### Exercise set
- A) From the online discussion about pathogens and medical costs, quote the part that opens with the words containing "Seems doable (difficult" and closes with "and is interesting.".
- B) Extend the online discussion about pathogens and medical costs, picking up right after its last comment.

### Page excerpt
▶

There are a lot of pathogens that cause long term, sometimes minor or sometimes major ailments - mono, lyme disease, HPV, etc. There may be many many more we don't know about. Could we identify them by blending up a dead persons brain, then DNA sequencing the pulp? Any non-human DNA can then be investigated, and with data from enough people we might start to see patterns, like "this particular non-human genome causes alzheimer's" or "this causes lung cancer".
Seems doable (difficult but doable) and a valuable idea if you have the permit from the family. Death changes everything in no time so we would need to use really fresh samples and filter what is expected to be in the body (lots of inner flora that would contaminate everything) from what is new, shouldn't be here and is interesting.
I won't try to do a TL;DR, but from reading the full article, it seems like he is doing kind of fine right now. He is still sick but he is currently writing a thesis. The article has a really positive vibe to it even though it is a really rare disease.
The BBB is a part of capillary walls and so there really isn’t a good way to “manually” inject beyond it. That said, there are current trials ongoing to temporarily disrupt the BBB using high intensity focused ultrasound, allowing injected chemotherapy to cross and help treat brain cancer.
UK reader here .. I'm genuinely interested in how the author of this article would afford the medical expenses for this treatment. I know about the insurance, but I'd imagine that this wouldn't cover everything?
Once you hit your out of pocket maximum, insurance covers everything by law. My out of pocket maximum is $5,000 and I don't have a particularly good plan. What that means is that even in the most catastrophic of medical events, I wouldn't pay more than $5k in a year. I could receive $2 million worth of advanced cancer treatments and only pay $5,000.

◀

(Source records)

▶

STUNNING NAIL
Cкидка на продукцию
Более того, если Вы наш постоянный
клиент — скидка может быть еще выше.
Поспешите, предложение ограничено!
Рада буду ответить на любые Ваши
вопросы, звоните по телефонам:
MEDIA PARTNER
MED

◀
▶

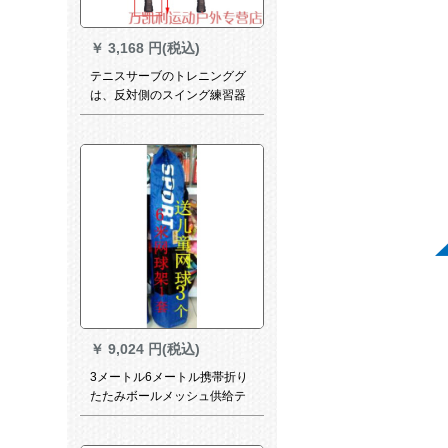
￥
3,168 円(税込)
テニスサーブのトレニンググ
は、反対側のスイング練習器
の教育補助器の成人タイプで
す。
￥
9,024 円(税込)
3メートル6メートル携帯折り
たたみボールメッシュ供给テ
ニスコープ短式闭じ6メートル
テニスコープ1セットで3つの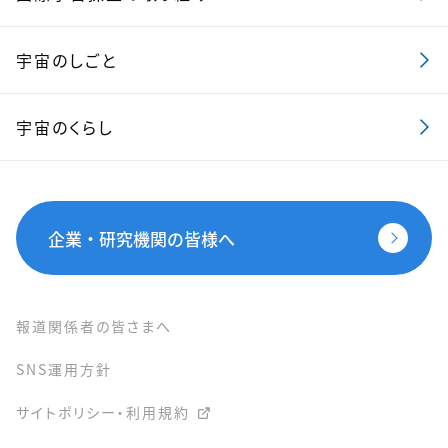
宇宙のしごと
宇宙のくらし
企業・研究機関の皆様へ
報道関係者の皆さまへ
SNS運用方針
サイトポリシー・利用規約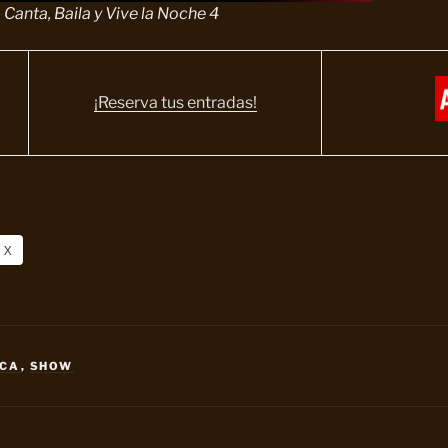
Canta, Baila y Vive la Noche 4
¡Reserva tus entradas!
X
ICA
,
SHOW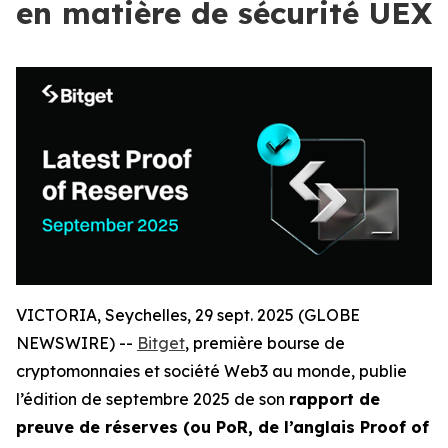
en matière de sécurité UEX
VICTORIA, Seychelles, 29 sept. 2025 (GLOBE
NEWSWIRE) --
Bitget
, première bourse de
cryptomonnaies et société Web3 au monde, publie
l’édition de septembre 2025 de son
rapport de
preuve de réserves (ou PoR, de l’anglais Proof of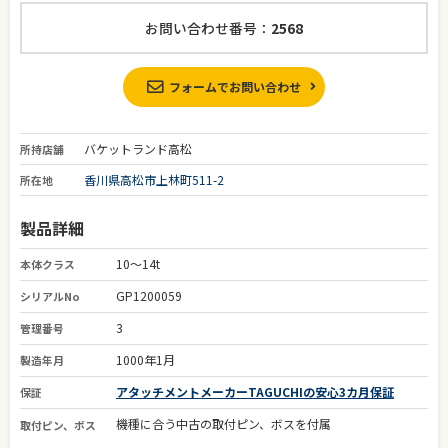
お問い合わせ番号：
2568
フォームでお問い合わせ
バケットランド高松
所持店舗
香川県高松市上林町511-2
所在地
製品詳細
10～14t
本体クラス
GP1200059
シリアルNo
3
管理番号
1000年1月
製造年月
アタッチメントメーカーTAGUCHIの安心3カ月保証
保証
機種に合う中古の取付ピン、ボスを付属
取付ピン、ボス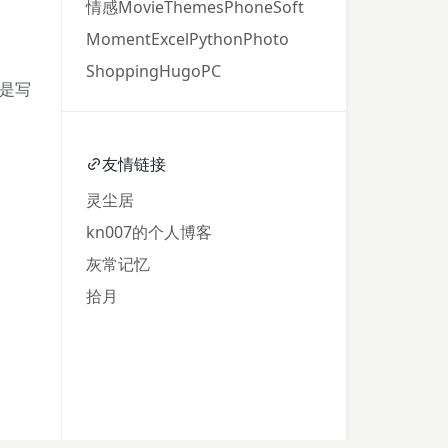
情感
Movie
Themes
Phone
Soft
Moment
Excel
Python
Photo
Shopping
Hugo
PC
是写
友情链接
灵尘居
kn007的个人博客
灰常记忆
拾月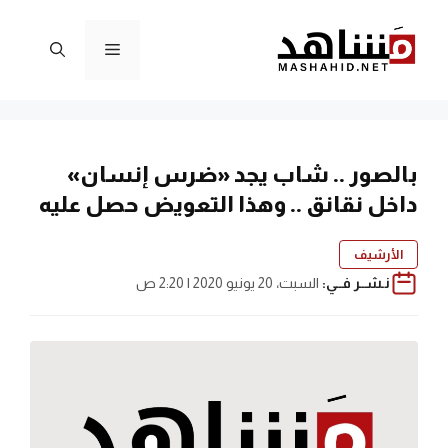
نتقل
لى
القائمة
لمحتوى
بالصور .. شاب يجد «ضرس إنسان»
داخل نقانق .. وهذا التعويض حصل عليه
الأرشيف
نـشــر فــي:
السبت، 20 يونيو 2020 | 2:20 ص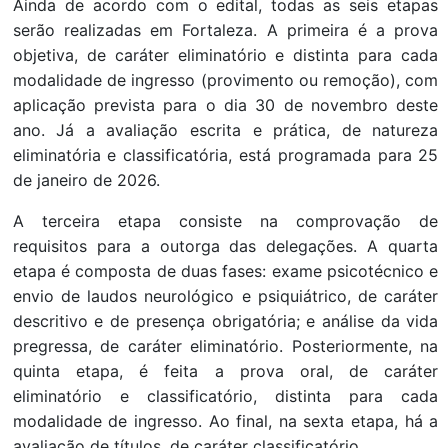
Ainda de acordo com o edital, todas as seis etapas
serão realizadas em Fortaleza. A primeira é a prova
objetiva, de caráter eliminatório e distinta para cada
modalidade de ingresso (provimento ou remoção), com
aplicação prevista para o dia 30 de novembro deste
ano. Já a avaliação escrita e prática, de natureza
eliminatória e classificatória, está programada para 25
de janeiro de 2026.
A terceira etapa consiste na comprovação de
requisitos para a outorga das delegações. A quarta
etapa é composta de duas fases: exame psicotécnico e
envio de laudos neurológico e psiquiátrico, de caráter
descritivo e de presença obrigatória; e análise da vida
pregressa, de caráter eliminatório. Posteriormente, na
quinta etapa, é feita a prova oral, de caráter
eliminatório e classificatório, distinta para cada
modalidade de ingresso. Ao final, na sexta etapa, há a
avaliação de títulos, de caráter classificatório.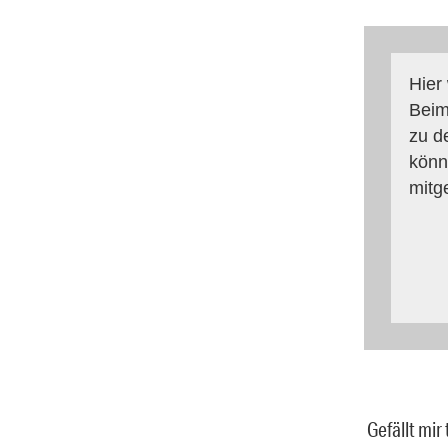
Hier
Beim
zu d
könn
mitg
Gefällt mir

◀
▶

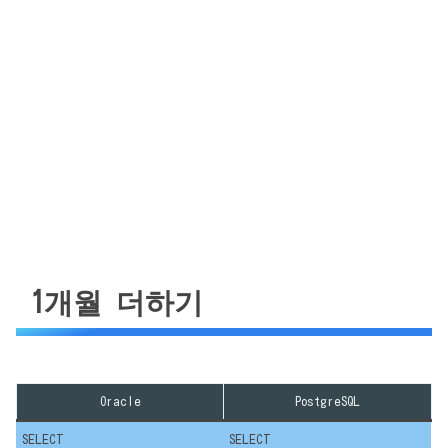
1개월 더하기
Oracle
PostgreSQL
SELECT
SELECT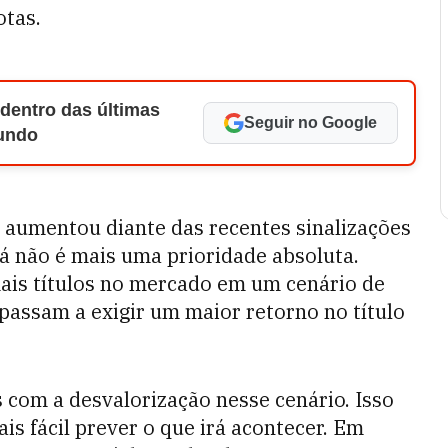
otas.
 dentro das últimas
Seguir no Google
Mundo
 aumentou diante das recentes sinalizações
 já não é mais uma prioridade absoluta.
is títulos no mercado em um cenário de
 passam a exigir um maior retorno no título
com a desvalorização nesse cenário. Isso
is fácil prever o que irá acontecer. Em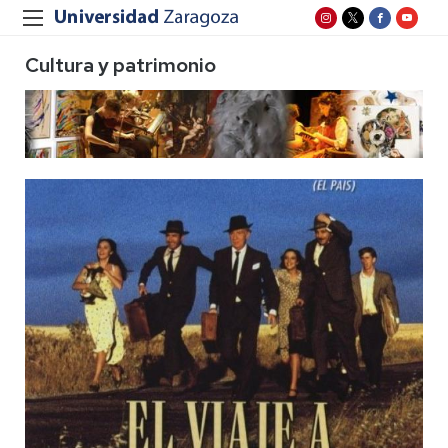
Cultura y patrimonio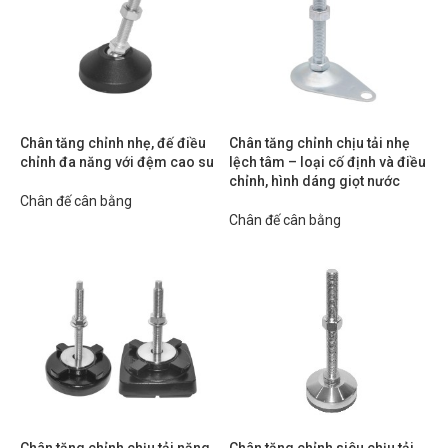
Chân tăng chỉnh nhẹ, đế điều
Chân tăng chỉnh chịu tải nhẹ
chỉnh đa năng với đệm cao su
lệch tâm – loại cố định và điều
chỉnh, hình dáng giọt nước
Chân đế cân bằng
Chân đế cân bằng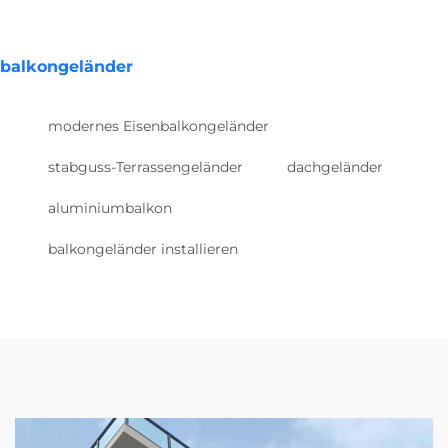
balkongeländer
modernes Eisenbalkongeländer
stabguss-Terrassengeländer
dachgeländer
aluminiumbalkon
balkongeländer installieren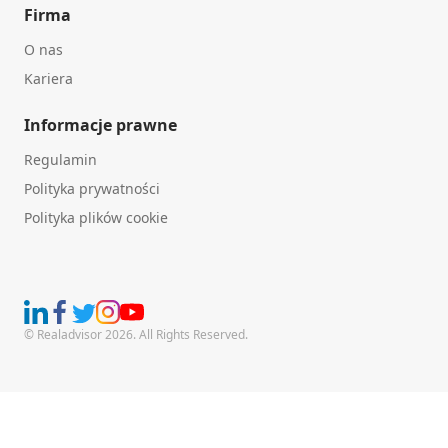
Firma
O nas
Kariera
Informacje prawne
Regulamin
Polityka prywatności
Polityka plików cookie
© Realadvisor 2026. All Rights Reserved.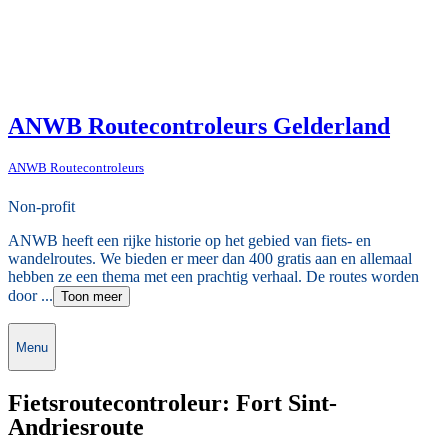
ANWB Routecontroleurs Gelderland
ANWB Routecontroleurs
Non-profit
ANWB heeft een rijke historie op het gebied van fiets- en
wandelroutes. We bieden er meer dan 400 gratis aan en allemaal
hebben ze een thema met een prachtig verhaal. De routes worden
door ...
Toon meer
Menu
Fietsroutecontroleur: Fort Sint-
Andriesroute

◀

### Task answers
- A)
Seems doable (difficult but doable) and a valuable idea if you have the permit from the family. Death changes everything in no time so we would need to use really fresh samples and filter what is expected to be in the body (lots of inner flora that would contaminate everything) from what is new, shouldn't be here and is interesting.

- B)
> Every now and then, I reach out to someone I find on the internet with my affliction but they never respond.
Probably because they're dead. There's no auto-reply for that. It would be interesting if that was possible to affix to personas, optionally. If there was an identity system that could notify forums and emailers and messengers that response isn't possible. Some way to have a resolution.
in the first shared house I lived in, my flat mate (ex-partner of the holder of the lease but in the same dwelling... it was awkward) was acting erratically in the first couple of weeks. It was kind of assumed the break up was getting to him.
One night I heard him cursing outside my door (not at me, just generally). The next day he apologized and said things were overwhelming him at times.
Within a day or two they admitted him to the hospital our house actually backed onto; I can't quite remember why, I think he may have blacked out at the house while I was at work.
They put out the word for his father to fly into the country, but he passed within a day.
It was fungal meningitis; something I didn't even know existed, but apparently can be caused by various forms. I don't know if he had a weakened immune system, but it shook me that someone just living in an urban environment in a wealthy country could simply contract this and pass within days.
It's actually less terrifying to me than the idea that scraping your elbow could have something as awful as a fungal infection crossing the blood brain barrier.
Though, to be fair, there are at least one or two places where the brain is not behind the BBB.
So the real question is... If there are only 120 cases of this disease worldwide... Where did it come from originally, and how does it spread from person to person.
In which case... where in the environment does it grow? If it's all growing in a cave somewhere, we can find it and disinfect it or at least put up a fence.
The thing about it being found mostly in immunocompromised people suggests it could be a fairly common and widespread organism but most people shrug it off.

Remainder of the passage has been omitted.